Professor Powis said that rising cases in the community were leading to rising hospital admissions. He said the country was now seeing “renewed growth in infection rates” with parts of the country such as the North West badly affected.
He also said it was “wishful thinking” to suggest that the elderly could be fenced off from the virus.
The scientists were outlining the facts before Boris Johnson makes a statement to the Commons this afternoon on a new tiered system of local coronavirus alert levels for England.
Professor Jonathan Van-Tam, the UK’s deputy chief medical officer, said there had been a “marked pick-up” in coronavirus cases which will result in more deaths.
He said: “Having had a rather flat summer, with very low amounts of Covid-positive patients in the UK, you can see that from early September there has been a marked pick-up.”
He also outlined the lag between identified cases and patients being admitted to hospital or dying.
He added: “The hospital admissions we have now actually relate to a time when there fewer cases of Covid-19.

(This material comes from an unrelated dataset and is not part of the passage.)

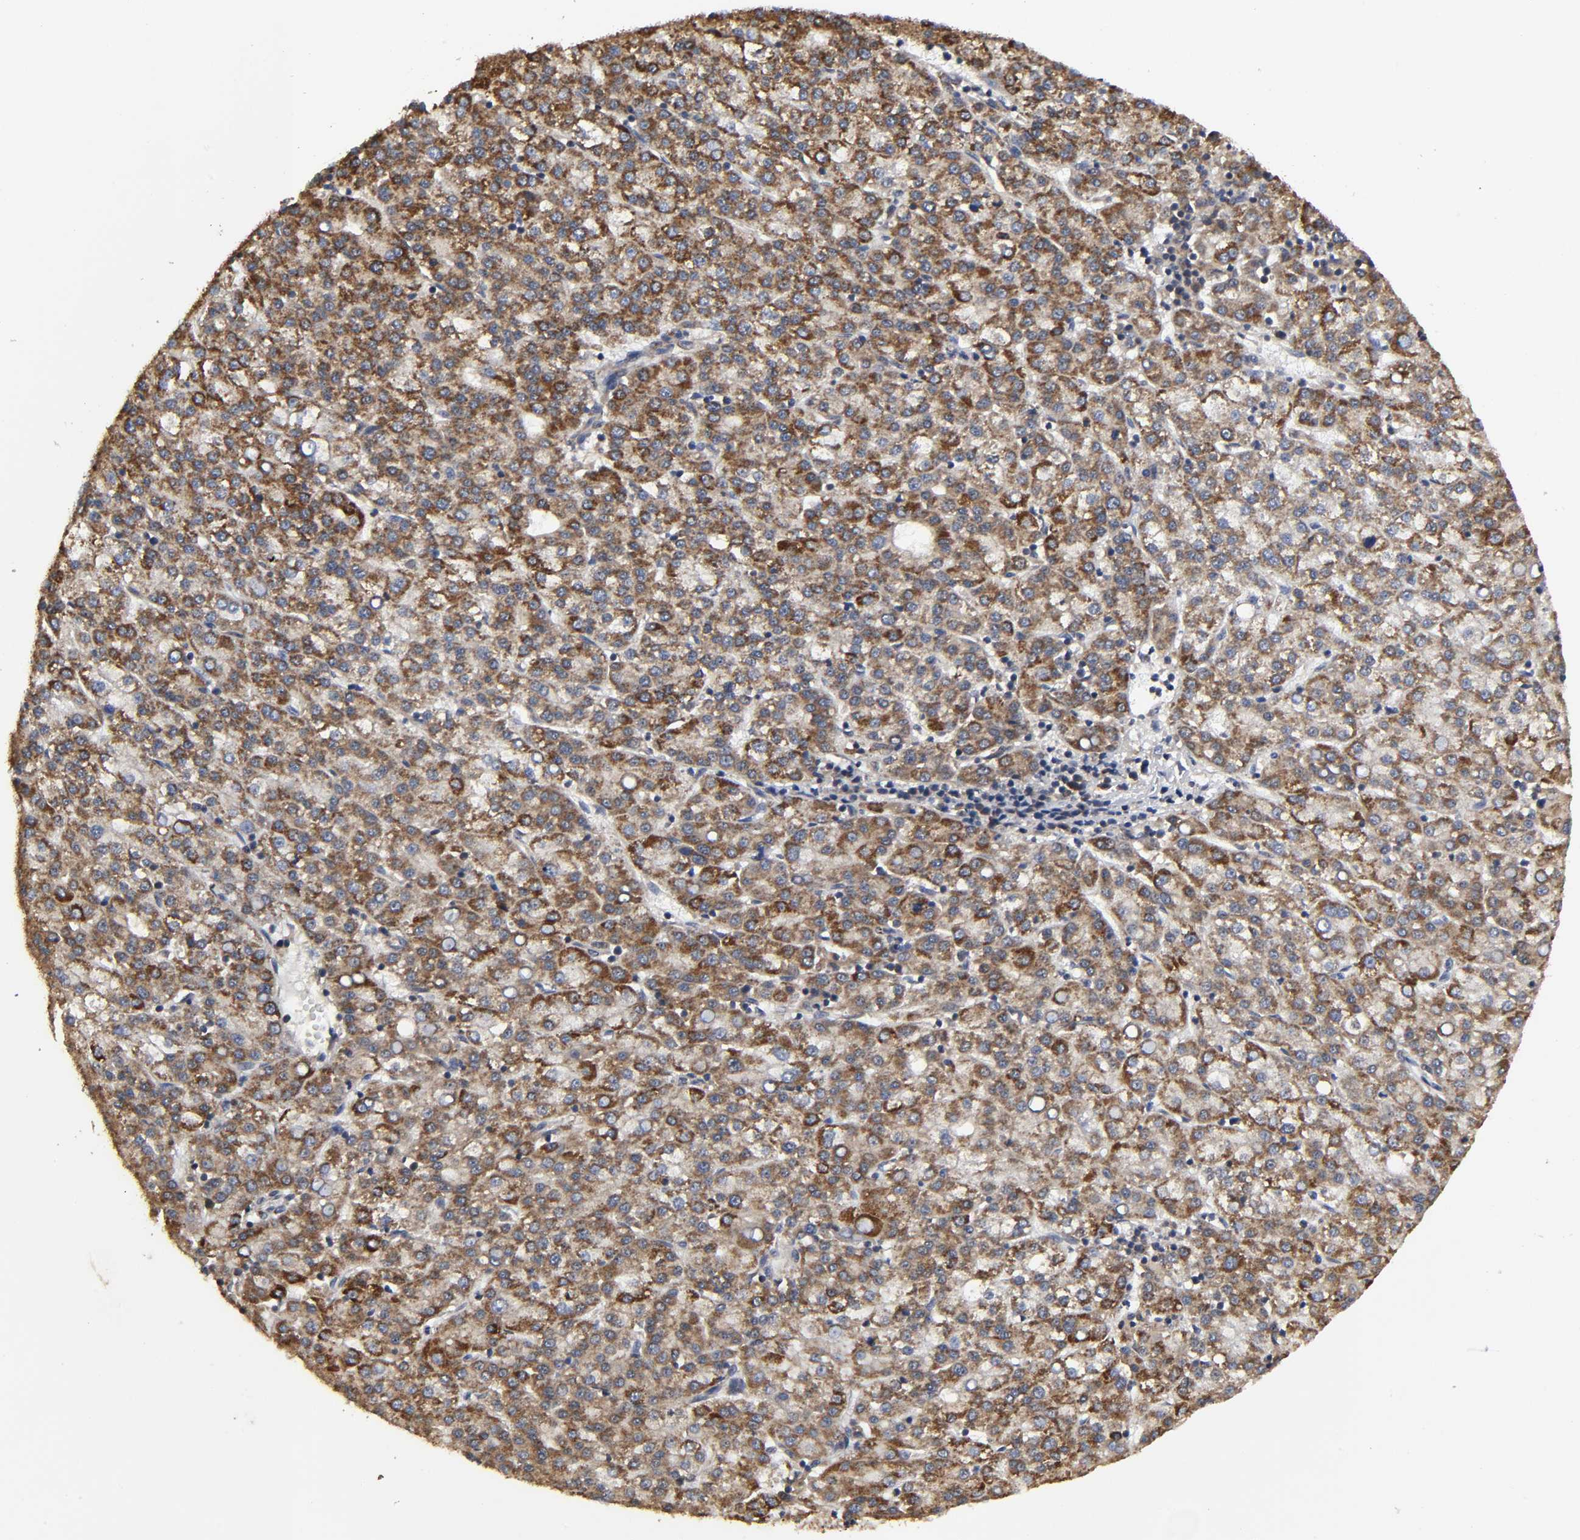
{"staining": {"intensity": "strong", "quantity": ">75%", "location": "cytoplasmic/membranous"}, "tissue": "liver cancer", "cell_type": "Tumor cells", "image_type": "cancer", "snomed": [{"axis": "morphology", "description": "Carcinoma, Hepatocellular, NOS"}, {"axis": "topography", "description": "Liver"}], "caption": "Brown immunohistochemical staining in liver cancer (hepatocellular carcinoma) shows strong cytoplasmic/membranous expression in approximately >75% of tumor cells. (brown staining indicates protein expression, while blue staining denotes nuclei).", "gene": "COX6B1", "patient": {"sex": "female", "age": 58}}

“Already, with the cases that we know about, we have baked in additional hospital admissions and sadly we also have baked in additional deaths that are now consequent upon infections that have already happened.”
They were also joined by Dr Jane Eddleston, the Greater Manchester medical lead for a coronavirus data briefing.
The Prime Minister will also host a televised press conference this evening alongside chief medical officer Professor Chris Whitty and Chancellor Rishi Sunak.